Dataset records
* BEGIN *

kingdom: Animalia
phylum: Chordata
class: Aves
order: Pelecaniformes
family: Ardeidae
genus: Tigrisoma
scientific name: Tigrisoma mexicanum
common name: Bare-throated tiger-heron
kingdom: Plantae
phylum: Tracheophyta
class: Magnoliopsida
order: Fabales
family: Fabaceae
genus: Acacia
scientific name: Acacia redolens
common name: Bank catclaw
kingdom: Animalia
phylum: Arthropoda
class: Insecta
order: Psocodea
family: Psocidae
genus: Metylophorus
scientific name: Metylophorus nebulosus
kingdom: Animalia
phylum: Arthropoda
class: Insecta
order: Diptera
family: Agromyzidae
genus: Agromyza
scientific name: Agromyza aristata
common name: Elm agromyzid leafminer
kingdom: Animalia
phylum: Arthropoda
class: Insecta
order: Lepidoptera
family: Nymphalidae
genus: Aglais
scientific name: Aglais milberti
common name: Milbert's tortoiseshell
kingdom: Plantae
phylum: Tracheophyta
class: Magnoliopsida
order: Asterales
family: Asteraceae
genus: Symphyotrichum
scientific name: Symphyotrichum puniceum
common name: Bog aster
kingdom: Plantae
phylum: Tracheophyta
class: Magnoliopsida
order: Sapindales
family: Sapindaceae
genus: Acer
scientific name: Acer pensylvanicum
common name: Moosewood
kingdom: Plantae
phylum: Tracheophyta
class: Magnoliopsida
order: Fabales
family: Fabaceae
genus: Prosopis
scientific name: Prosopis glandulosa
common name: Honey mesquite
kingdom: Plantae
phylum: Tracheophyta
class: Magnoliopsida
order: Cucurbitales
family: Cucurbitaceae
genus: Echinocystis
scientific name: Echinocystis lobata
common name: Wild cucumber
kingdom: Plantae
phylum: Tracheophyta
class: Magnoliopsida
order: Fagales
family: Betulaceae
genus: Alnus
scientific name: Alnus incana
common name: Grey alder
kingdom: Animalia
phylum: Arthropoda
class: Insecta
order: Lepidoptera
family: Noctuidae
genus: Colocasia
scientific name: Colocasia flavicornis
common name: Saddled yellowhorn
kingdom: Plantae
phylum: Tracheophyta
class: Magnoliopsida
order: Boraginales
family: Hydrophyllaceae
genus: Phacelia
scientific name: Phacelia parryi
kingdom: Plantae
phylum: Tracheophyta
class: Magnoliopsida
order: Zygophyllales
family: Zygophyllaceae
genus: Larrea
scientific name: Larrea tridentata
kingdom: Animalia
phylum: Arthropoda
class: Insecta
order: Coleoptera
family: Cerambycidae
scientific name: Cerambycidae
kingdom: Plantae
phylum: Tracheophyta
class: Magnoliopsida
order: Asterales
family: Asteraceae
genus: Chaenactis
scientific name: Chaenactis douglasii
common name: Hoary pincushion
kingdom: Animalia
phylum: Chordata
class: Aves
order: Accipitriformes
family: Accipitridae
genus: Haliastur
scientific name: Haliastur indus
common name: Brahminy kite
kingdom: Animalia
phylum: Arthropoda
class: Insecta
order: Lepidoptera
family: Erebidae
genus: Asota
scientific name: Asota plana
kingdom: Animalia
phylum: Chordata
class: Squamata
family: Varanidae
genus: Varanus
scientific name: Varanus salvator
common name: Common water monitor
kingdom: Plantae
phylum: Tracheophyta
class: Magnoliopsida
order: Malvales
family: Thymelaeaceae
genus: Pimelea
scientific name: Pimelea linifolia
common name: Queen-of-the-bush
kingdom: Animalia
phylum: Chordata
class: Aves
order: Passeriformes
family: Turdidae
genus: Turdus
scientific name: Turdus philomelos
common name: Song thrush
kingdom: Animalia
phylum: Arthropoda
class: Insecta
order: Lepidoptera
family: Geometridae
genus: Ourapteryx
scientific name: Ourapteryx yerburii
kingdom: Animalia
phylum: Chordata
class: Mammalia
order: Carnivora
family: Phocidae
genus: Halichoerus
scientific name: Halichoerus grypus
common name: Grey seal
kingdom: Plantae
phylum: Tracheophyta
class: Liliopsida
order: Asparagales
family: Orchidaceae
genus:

* END *

■ TASK TO COMPLETE
For every item, quote each labeled line verbatim, in its original order.

■ PROBLEM SOLUTION
kingdom: Animalia
phylum: Chordata
class: Aves
order: Pelecaniformes
family: Ardeidae
genus: Tigrisoma
scientific name: Tigrisoma mexicanum
common name: Bare-throated tiger-heron
kingdom: Plantae
phylum: Tracheophyta
class: Magnoliopsida
order: Fabales
family: Fabaceae
genus: Acacia
scientific name: Acacia redolens
common name: Bank catclaw
kingdom: Animalia
phylum: Arthropoda
class: Insecta
order: Psocodea
family: Psocidae
genus: Metylophorus
scientific name: Metylophorus nebulosus
kingdom: Animalia
phylum: Arthropoda
class: Insecta
order: Diptera
family: Agromyzidae
genus: Agromyza
scientific name: Agromyza aristata
common name: Elm agromyzid leafminer
kingdom: Animalia
phylum: Arthropoda
class: Insecta
order: Lepidoptera
family: Nymphalidae
genus: Aglais
scientific name: Aglais milberti
common name: Milbert's tortoiseshell
kingdom: Plantae
phylum: Tracheophyta
class: Magnoliopsida
order: Asterales
family: Asteraceae
genus: Symphyotrichum
scientific name: Symphyotrichum puniceum
common name: Bog aster
kingdom: Plantae
phylum: Tracheophyta
class: Magnoliopsida
order: Sapindales
family: Sapindaceae
genus: Acer
scientific name: Acer pensylvanicum
common name: Moosewood
kingdom: Plantae
phylum: Tracheophyta
class: Magnoliopsida
order: Fabales
family: Fabaceae
genus: Prosopis
scientific name: Prosopis glandulosa
common name: Honey mesquite
kingdom: Plantae
phylum: Tracheophyta
class: Magnoliopsida
order: Cucurbitales
family: Cucurbitaceae
genus: Echinocystis
scientific name: Echinocystis lobata
common name: Wild cucumber
kingdom: Plantae
phylum: Tracheophyta
class: Magnoliopsida
order: Fagales
family: Betulaceae
genus: Alnus
scientific name: Alnus incana
common name: Grey alder
kingdom: Animalia
phylum: Arthropoda
class: Insecta
order: Lepidoptera
family: Noctuidae
genus: Colocasia
scientific name: Colocasia flavicornis
common name: Saddled yellowhorn
kingdom: Plantae
phylum: Tracheophyta
class: Magnoliopsida
order: Boraginales
family: Hydrophyllaceae
genus: Phacelia
scientific name: Phacelia parryi
kingdom: Plantae
phylum: Tracheophyta
class: Magnoliopsida
order: Zygophyllales
family: Zygophyllaceae
genus: Larrea
scientific name: Larrea tridentata
kingdom: Animalia
phylum: Arthropoda
class: Insecta
order: Coleoptera
family: Cerambycidae
scientific name: Cerambycidae
kingdom: Plantae
phylum: Tracheophyta
class: Magnoliopsida
order: Asterales
family: Asteraceae
genus: Chaenactis
scientific name: Chaenactis douglasii
common name: Hoary pincushion
kingdom: Animalia
phylum: Chordata
class: Aves
order: Accipitriformes
family: Accipitridae
genus: Haliastur
scientific name: Haliastur indus
common name: Brahminy kite
kingdom: Animalia
phylum: Arthropoda
class: Insecta
order: Lepidoptera
family: Erebidae
genus: Asota
scientific name: Asota plana
kingdom: Animalia
phylum: Chordata
class: Squamata
family: Varanidae
genus: Varanus
scientific name: Varanus salvator
common name: Common water monitor
kingdom: Plantae
phylum: Tracheophyta
class: Magnoliopsida
order: Malvales
family: Thymelaeaceae
genus: Pimelea
scientific name: Pimelea linifolia
common name: Queen-of-the-bush
kingdom: Animalia
phylum: Chordata
class: Aves
order: Passeriformes
family: Turdidae
genus: Turdus
scientific name: Turdus philomelos
common name: Song thrush
kingdom: Animalia
phylum: Arthropoda
class: Insecta
order: Lepidoptera
family: Geometridae
genus: Ourapteryx
scientific name: Ourapteryx yerburii
kingdom: Animalia
phylum: Chordata
class: Mammalia
order: Carnivora
family: Phocidae
genus: Halichoerus
scientific name: Halichoerus grypus
common name: Grey seal
kingdom: Plantae
phylum: Tracheophyta
class: Liliopsida
order: Asparagales
family: Orchidaceae
genus:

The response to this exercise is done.